En parcourant la toile dans les heures qui ont suivi la libération de l’activiste togolais, Fovi Katakou, le sentiment largement partagé par la majorité des internautes togolais est le soulagement. « Dieu merci ! », « il n’a pas sa place là-bas », « grâce soit rendue au Seigneur pour cette remise en liberté », « La raison a finalement prévalue » sont quelques-unes des réactions qu’on pouvait lire sur la toile indépendamment des couleurs idéologiques ou politiques.

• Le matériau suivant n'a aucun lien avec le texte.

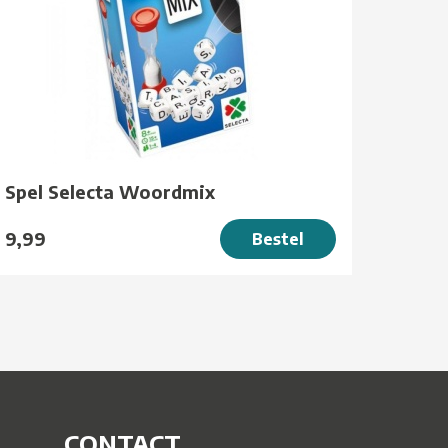
Spel Selecta Woordmix
9,99
Bestel
CONTACT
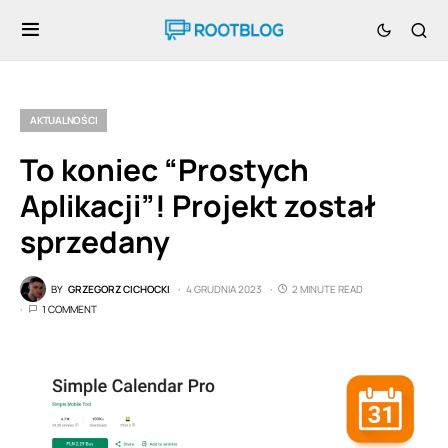
AKTUALNOŚCI
To koniec “Prostych
Aplikacji”! Projekt został
sprzedany
BY
GRZEGORZ CICHOCKI
4 GRUDNIA 2023
2 MINUTE READ
1 COMMENT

En approuvant cette remise en liberté quoique sous contrôle judiciaire, ce n’est pas que les Togolais donnent carte blanche à l’impunité. Au contraire, ils sont foncièrement attachés à la justice et ils le démontrent à travers cette réaction. Seulement ils trouvent que la décision de garder un activiste de surcroit handicapé moteur sévère qui n’a que pour arme un clavier (comme le disait il y a trois décennies un conférencier à la conférence nationale « notre arme c’est le bic ») alors que des auteurs de crime de sang et de crime économique sont dans la nature est injuste.
Malgré leur divergence politique, les Togolais ont prouvé à travers cette réaction qu’ils sont attachés à certaines valeurs qui ont pour nom la justice, l’équité, l’humanisme… Cette réaction est un point positif pour la réconciliation nationale. C’est la preuve que ce qui les divise n’est pas aussi grand.
Bon nombre de citoyens n’ont pas compris comment une gouvernance qui place l’homme au centre de ces préoccupations peut-elle détenir une personne en situation d’handicap de cette nature et qui a besoin d’une assistance pour tout accomplir à la prison civile de Lomé parmi des brigands de tout acabit sous ce chef d’accusation. D’ailleurs, les mauvaises langues racontent que lorsque les militaires envoyés pour l’interpeller ce 11 décembre 2021 se sont rendu compte qu’ils sont en face d’une personne en situation d’handicap, ils se sont dit qu’ils sont trompés de personne que la personne qu’on leur a dit d’interpeller dont on raconte qu’elle est virulente sur les réseaux sociaux ne peut pas être la personne en face.
Cette solidarité des Togolais par rapport à ce cas prouve à suffisance qu’il y a un écart entre le sommet de l’Etat, entre la justice et le peuple. C’est en cela que les dirigeants doivent faire l’effort d’arrimer la gestion du pays avec les valeurs que défendent la majorité de la population togolaise pour qu’il n’y ait pas trop de rupture entre le peuple et ses dirigeants. La gouvernance du pays doit être axée sur l’humanisme. Car il ne sert à rien de garder des prisonniers d’opinion dans les geôles au moment où des prisonniers de sang et de crime économique court les rues.
La justice togolaise une belle partition à jouer pour redonner confiance aux citoyens.